I don't expect someone to take the time to tell me step by step in this thread, I'm just hoping someone's made a page or tutorial somewhere someone can link me to.

I'm a new owner of an FJ40 and would like to learn how to do these things myself rather than just pay someone else. I just have to learn from scratch- I don't know what TDC is, or much of the terminology. I'm willing to get a timing light or vacuum gauge, or time without if reliable.

So far I've replaced the spark plug wires, rotor, and contact set in the distributor. The point gap has been set. The motor runs.

Thanks!
 
timing

First you need a timing light, you don't necessarily need a vacuum gauge but if you have a late model cruiser (late 70s early 80's) then you may need it in the future given the number of vacuum hoses on them. I did a carb replacement and didn't end up using one.

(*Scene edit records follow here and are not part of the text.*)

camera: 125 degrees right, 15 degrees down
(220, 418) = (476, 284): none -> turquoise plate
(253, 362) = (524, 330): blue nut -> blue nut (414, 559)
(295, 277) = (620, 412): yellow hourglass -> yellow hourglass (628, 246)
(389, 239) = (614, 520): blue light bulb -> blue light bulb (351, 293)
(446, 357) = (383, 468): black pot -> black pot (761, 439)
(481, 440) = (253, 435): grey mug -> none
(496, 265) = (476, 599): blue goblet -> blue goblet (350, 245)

A timing light comes with plugs to attach to the battery for power and then one plug to wrap around the #1 cylinder plug wire. Cylinder #1 happens to be the front in 2F engine. But they don't go in order (1-6... see this threadhttps://forum.ih8mud.com/40-55-series-tech/213191-piston-1-2f-front-yes.html?highlight=firing+order+2f )

When the trigger is pulled, engine on and the timing light is hooked up correctly it will light up when the first plug/cylinder fires.

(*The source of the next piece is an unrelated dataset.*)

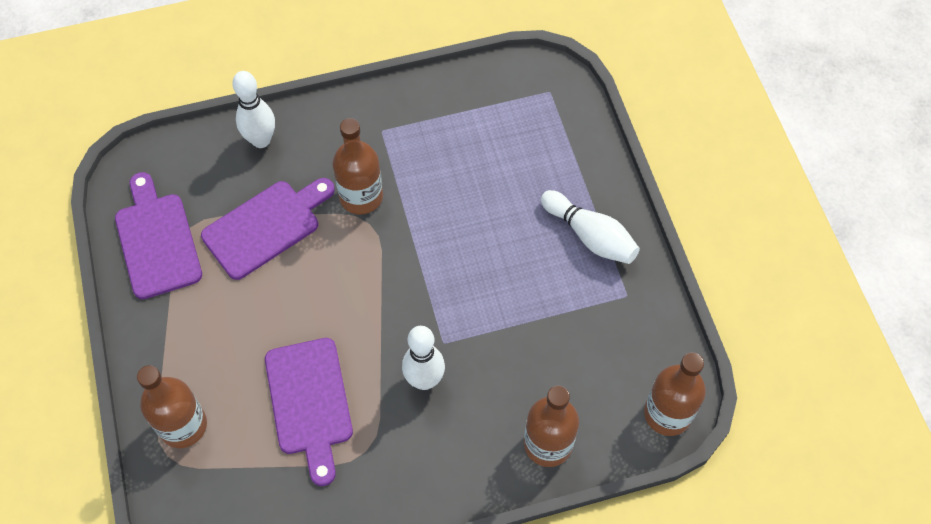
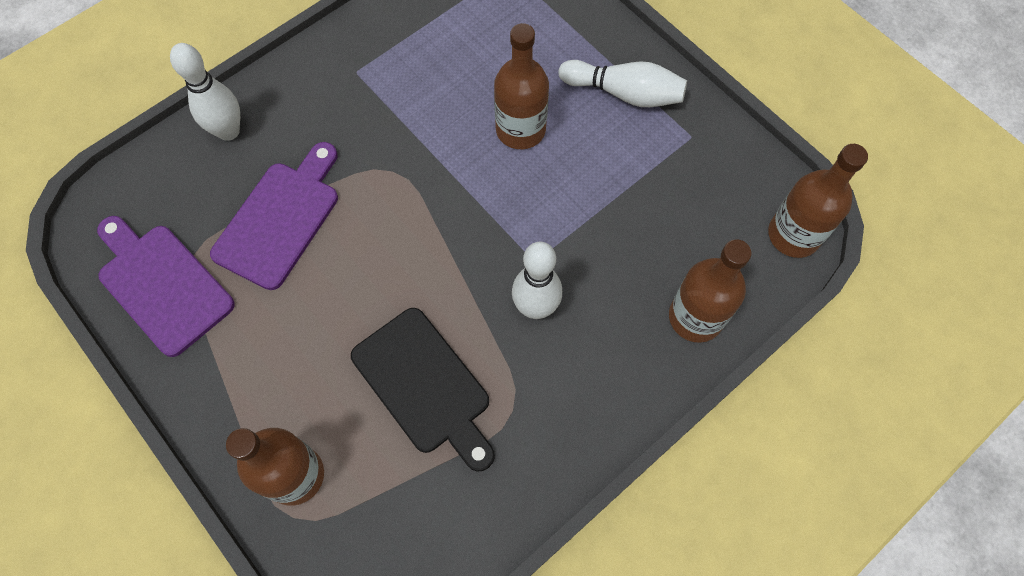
camera: 25 degrees left, 5 degrees up
(309, 402) = (425, 385): purple cutting board -> black cutting board
(361, 197) = (369, 147): brown bottle -> brown bottle (520, 129)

Before trying to do the timing loosen the nut/arm holding the distributor (often called dizzy on Mud) in place... but do not turn it! You may want to mark the casing so if you do rotate it you can then turn it back to its original position. Do not take of the bracket holding the dizzy... just loosen it.

Lastly, you will need to check to see with your setup (if you have stock carb and dizzy just search on Mud) whether you need to pull off the vacuum advance on the distributor before you check the timing. There is vacuum formed from the carb that is attached to an advance diaphragm on your distributor. As you accelerate the vacuum increases which advances the timing. Most vehicles require you to unhook the vacuum from the distributor to use a "baseline" timing that won't be altered by altitude or engine rpms.

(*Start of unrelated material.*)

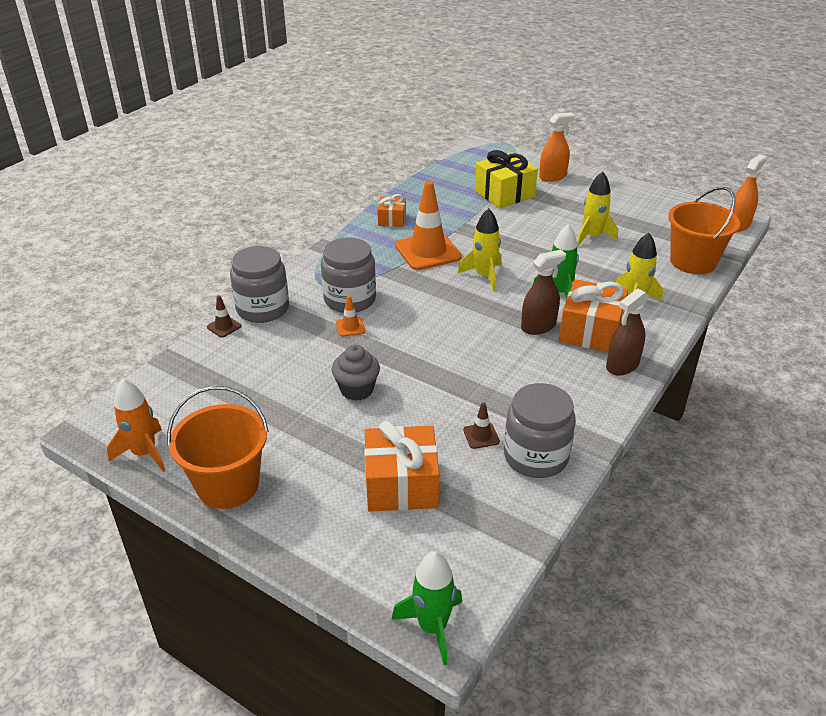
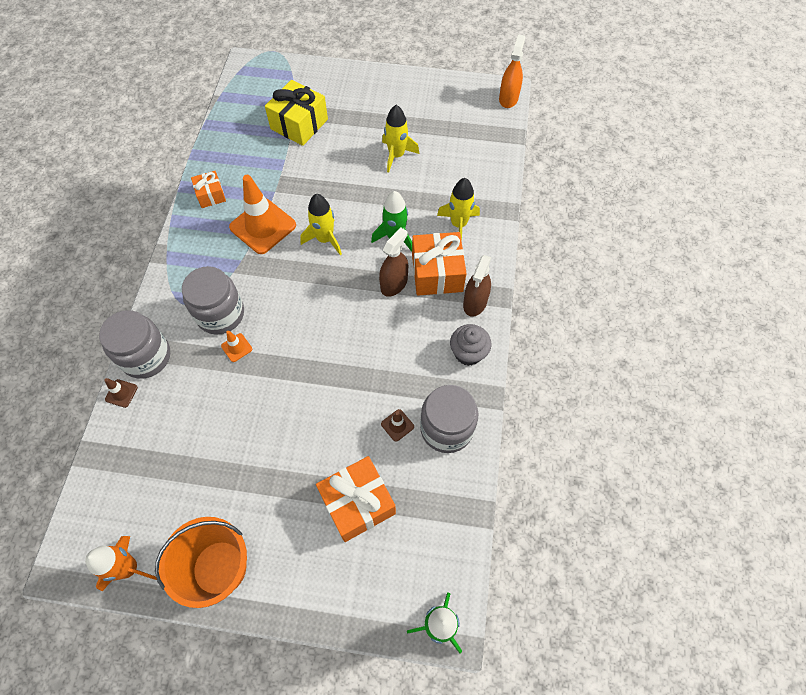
camera: 25 degrees left, 25 degrees up
(357, 389) = (276, 418): grey cupcake -> grey cupcake (468, 353)
(552, 176) = (333, 85): orange spray bottle -> none
(693, 261) = (488, 158): orange bucket -> none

The spot to check the timing is a small window on the left in the back of the engine where the flywheel is. It may have a bracket covering it. You need to take off the bracket if there is one. Hook up the timing light, point it at that window. Hopefully, there is still a mark on both the flywheel and on the edge of the window. When the marks line up perfectly that is considered Top Dead Center (TDC). Most dizzys/carbs work optimally with some advance (5-10 degrees). When you rotate the dizzy it will change the timing forward/reverse. When you have it where you want turn off the engine, tighten the dizzy down.

You may need to search more on here for pics or on the internet, but its universal for most cars. Each car specifies whether to remove the vacuum hose from the dizzy and what the timing should be (for your carb).